Even though the fiends would have to wait until Mordenkainen's to get a huge lore drop, it's not a surprise to me that Volo's gave us a handful of new fiends, particularly at the lower end of the power spectrum. The Babau, at a CR 4, fits in a nice niche below the Vrocks and Hezrous of the Monster Manual. Its abilities are a bit more spellcasting focused, with a weakening gaze and a bunch of spells like Darkness, Fear and Heat Metal.


The appearance of the Babau is also a bit more 'traditionally' demonic compared to the more animalistic Demons in the Monster Manual, with the Babau being a nice combination of a flayed man and a Xenomorph. It's got an impressively cruel-looking skull face, jagged spinal nubs leading to a tail, and monstrous clawed limbs. The Babau's distinguishing feature is the single horn that curls upward from the top of its skull. I really do like the Babau's design as a weaker, more common demon, looking simultaneously cool enough but also weak enough as a 'footsoldier' of the Abyss.
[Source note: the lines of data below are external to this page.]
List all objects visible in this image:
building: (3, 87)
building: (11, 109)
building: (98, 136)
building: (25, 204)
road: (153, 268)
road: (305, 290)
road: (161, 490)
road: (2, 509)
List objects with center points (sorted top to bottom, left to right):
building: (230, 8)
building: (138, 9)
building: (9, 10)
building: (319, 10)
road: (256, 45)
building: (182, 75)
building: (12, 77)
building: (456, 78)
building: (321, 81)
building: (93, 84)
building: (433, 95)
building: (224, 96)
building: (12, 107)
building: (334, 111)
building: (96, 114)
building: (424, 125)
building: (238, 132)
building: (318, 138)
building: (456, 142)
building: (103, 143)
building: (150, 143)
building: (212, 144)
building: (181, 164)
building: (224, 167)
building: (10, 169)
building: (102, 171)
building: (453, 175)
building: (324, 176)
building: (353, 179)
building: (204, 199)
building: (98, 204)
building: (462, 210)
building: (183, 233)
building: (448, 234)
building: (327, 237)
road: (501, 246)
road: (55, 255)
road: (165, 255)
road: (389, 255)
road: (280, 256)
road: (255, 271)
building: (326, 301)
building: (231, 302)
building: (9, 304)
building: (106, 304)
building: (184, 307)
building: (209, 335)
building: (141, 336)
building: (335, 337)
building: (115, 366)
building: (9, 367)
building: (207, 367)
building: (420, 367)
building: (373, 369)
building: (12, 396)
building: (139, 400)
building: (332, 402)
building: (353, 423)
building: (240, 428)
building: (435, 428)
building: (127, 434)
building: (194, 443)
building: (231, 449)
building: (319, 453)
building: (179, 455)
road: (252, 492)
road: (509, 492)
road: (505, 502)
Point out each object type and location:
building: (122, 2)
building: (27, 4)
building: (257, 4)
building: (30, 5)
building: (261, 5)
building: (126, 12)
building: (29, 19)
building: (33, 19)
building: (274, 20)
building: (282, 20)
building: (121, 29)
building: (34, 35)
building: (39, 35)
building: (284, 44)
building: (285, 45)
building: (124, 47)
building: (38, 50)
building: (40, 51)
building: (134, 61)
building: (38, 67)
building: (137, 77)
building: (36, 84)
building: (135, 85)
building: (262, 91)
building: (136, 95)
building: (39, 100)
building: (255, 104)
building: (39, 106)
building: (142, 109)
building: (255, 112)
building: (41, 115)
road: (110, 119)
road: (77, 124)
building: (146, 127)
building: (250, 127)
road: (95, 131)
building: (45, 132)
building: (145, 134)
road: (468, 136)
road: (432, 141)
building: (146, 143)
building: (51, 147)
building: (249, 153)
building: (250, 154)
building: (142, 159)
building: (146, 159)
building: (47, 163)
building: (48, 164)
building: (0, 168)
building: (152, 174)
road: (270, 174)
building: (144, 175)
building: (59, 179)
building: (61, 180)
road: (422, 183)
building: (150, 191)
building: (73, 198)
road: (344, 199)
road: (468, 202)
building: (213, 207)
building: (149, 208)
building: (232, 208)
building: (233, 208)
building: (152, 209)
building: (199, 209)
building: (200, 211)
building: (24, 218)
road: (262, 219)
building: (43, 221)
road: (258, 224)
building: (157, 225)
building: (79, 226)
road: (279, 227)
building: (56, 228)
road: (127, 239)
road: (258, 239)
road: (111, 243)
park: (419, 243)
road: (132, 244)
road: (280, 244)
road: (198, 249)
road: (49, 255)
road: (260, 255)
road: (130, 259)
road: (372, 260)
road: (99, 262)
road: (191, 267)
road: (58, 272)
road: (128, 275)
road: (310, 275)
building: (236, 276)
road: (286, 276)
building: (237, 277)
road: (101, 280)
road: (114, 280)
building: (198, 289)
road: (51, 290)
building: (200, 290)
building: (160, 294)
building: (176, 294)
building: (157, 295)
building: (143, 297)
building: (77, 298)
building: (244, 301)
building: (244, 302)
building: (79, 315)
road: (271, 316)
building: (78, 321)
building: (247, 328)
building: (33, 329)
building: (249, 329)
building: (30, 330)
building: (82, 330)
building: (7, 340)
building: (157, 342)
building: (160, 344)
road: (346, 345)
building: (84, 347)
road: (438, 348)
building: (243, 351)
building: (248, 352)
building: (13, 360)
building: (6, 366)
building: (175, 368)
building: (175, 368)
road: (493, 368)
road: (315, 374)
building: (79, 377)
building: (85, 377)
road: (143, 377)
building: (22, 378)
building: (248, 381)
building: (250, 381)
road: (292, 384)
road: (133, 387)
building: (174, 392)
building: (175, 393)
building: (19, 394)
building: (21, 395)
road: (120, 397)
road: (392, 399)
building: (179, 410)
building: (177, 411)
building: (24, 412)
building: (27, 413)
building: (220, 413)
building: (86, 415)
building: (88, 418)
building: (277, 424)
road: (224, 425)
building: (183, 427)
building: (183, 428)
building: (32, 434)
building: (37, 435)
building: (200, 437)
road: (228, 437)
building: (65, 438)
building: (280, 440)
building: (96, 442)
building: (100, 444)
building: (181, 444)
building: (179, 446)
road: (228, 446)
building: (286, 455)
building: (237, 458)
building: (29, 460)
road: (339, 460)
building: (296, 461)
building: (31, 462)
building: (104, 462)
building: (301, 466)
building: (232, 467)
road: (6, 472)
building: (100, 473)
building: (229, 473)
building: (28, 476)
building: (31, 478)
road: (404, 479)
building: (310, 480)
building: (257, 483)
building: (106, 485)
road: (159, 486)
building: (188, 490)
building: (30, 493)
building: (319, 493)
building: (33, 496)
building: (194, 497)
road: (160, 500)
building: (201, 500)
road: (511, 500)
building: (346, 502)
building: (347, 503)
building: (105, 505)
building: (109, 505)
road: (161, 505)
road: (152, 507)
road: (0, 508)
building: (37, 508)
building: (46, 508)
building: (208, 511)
Volo's gives us some lore for the Babau, noting that they are created during a clash between the arch-devil Glasya and the demon lord Graz'zt, with the Babau being born out of Graz'zt's spilled blood. This is all backstory you can ignore for your setting, but it does explain the Babau's high intelligence for its relatively low hierarchy in hell. This origin somehow bestowed the Babau with the cunning deviousness of a devil. As much as this raises a whole can of worms on what this means for fiendish... 'reproduction', it does make the Babau fit nicely into the role of a more intelligent lesser Demon.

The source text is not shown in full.